1/2 c. butter, softened
3/4 c. plus 1 T. all-purpose flour, divided
1/4 c. powdered sugar
2 T. baking cocoa
3/4 c. sour cream
1/2 c. sugar
1/3 c. Irish cream liqueur
1 egg, beaten
1 t. vanilla extract
1/2 c. whipping cream
Optional: chocolate sprinkles
In a bowl, stir together butter, 3/4 cup flour, powdered sugar and cocoa until a soft dough forms. Press dough into an ungreased 8"x8" baking pan. Bake at 350 degrees for 10 minutes. Meanwhile, in a separate bowl, whisk together remaining flour, sour cream, sugar, liqueur, egg and vanilla.

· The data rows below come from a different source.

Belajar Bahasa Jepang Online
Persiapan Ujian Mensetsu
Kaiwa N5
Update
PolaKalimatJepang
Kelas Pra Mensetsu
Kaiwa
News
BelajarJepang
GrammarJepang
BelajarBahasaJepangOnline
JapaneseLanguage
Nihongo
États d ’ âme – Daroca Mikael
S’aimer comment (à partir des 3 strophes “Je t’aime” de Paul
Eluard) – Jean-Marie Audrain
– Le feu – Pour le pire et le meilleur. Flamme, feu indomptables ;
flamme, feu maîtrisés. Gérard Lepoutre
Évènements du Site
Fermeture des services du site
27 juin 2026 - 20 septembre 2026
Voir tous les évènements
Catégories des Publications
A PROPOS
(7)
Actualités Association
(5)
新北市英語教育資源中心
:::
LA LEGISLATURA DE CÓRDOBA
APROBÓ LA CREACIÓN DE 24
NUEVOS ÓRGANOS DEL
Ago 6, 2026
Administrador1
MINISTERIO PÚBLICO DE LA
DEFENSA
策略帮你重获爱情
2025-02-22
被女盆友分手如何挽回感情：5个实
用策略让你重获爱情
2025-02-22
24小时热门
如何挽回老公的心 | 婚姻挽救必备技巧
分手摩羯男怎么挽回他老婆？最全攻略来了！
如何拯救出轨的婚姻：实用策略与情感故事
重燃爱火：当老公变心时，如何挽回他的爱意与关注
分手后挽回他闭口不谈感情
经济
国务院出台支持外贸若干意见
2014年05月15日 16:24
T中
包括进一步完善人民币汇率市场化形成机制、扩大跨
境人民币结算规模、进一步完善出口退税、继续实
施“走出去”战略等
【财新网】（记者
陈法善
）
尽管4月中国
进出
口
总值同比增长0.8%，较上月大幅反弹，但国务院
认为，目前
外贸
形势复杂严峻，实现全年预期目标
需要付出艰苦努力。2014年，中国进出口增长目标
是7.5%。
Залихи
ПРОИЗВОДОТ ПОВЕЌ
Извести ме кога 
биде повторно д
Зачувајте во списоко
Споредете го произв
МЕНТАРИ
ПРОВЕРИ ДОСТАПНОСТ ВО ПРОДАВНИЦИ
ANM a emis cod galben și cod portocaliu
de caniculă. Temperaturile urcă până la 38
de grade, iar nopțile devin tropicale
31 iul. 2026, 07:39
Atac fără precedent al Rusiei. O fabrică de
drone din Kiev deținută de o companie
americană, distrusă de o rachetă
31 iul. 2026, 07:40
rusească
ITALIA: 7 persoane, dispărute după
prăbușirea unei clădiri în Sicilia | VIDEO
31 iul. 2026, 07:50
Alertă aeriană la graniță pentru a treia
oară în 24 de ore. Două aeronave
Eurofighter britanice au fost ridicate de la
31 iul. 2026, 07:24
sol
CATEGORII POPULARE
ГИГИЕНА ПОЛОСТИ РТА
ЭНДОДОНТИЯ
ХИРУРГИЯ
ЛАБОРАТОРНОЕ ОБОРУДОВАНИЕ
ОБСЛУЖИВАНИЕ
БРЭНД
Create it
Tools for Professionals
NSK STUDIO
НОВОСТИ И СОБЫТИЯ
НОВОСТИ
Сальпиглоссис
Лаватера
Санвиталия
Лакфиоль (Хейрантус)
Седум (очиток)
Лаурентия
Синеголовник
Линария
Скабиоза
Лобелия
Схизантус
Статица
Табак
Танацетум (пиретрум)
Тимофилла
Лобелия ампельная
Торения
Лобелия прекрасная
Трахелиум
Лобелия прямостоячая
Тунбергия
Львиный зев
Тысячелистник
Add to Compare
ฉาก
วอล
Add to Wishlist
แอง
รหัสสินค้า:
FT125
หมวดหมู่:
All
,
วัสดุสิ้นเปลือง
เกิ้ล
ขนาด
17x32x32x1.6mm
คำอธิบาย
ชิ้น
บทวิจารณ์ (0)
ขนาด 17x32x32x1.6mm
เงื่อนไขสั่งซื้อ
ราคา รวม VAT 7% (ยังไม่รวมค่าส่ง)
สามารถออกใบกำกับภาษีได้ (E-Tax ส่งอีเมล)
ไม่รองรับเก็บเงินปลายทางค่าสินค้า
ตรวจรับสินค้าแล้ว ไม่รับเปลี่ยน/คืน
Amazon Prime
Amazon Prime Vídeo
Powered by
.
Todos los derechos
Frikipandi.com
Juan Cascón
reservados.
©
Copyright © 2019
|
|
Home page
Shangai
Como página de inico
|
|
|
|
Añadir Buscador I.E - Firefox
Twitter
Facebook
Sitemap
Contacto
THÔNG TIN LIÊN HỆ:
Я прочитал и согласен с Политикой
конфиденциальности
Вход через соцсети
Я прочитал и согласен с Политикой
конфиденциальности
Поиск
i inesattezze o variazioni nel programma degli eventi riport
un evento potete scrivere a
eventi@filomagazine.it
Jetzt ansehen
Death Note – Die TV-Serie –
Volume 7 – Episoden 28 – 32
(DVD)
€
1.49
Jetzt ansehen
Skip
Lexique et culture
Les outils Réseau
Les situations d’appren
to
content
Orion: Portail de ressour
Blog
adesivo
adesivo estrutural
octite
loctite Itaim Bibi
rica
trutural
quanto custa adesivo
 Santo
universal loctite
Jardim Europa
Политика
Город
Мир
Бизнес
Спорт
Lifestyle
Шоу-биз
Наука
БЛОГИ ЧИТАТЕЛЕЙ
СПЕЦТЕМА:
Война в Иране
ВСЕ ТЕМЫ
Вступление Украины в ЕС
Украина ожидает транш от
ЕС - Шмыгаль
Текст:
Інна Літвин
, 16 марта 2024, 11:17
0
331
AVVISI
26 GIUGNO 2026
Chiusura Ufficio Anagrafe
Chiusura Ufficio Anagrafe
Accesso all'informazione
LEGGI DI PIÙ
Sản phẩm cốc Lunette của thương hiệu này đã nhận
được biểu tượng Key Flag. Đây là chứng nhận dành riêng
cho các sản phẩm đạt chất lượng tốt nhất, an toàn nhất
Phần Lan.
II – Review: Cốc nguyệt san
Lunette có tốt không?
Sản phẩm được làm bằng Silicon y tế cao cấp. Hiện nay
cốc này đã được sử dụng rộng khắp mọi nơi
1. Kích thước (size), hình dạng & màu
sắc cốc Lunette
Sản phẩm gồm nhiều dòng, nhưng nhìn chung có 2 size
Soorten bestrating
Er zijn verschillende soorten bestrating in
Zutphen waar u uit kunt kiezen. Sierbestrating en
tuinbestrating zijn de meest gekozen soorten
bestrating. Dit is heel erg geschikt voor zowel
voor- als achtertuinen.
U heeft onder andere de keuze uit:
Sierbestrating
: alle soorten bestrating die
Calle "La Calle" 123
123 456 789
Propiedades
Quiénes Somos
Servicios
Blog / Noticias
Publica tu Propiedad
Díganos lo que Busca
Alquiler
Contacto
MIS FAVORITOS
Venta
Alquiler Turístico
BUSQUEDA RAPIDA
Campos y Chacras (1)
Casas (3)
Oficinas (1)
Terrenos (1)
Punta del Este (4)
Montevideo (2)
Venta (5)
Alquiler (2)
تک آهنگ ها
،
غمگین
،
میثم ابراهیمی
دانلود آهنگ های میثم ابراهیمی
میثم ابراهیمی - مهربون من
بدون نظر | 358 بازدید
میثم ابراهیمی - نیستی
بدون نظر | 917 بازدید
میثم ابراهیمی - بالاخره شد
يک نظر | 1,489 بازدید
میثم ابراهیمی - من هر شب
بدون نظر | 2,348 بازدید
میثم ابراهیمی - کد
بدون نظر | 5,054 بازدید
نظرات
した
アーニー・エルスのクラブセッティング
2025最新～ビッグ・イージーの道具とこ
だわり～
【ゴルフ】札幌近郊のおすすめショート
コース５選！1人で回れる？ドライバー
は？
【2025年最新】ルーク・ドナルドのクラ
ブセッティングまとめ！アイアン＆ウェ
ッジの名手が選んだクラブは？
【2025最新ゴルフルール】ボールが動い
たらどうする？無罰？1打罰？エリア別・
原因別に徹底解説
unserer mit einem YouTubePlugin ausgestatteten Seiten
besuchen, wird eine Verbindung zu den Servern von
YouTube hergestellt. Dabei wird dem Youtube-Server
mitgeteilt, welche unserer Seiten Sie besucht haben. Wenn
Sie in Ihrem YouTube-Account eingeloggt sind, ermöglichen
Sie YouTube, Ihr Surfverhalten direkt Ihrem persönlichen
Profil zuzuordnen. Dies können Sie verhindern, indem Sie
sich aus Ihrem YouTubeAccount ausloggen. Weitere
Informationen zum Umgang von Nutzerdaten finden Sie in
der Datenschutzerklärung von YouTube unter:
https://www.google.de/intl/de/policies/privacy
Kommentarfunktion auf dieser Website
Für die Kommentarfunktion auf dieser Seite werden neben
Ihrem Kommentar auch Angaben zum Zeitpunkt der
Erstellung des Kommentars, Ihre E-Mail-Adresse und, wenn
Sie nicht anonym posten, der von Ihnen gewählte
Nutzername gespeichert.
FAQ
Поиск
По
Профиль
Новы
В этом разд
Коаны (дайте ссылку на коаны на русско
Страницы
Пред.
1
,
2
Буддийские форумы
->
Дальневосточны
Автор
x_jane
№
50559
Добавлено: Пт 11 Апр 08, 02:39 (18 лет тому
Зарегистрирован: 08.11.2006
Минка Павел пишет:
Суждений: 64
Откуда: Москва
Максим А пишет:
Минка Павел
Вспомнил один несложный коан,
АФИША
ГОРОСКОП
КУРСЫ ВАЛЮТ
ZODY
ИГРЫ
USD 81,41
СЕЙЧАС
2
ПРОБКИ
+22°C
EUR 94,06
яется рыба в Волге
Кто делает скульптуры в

Blend well; pour over baked layer. Return to oven and bake an additional 15 to 20 minutes, until filling is set. Cool slightly; refrigerate at least 2 hours before cutting into bars. In a small bowl, with an electric mixer on high speed, beat whipping cream until stiff peaks form. Serve bars topped with dollops of whipped cream and sprinkles, if desired. Keep refrigerated. Makes 2 dozen.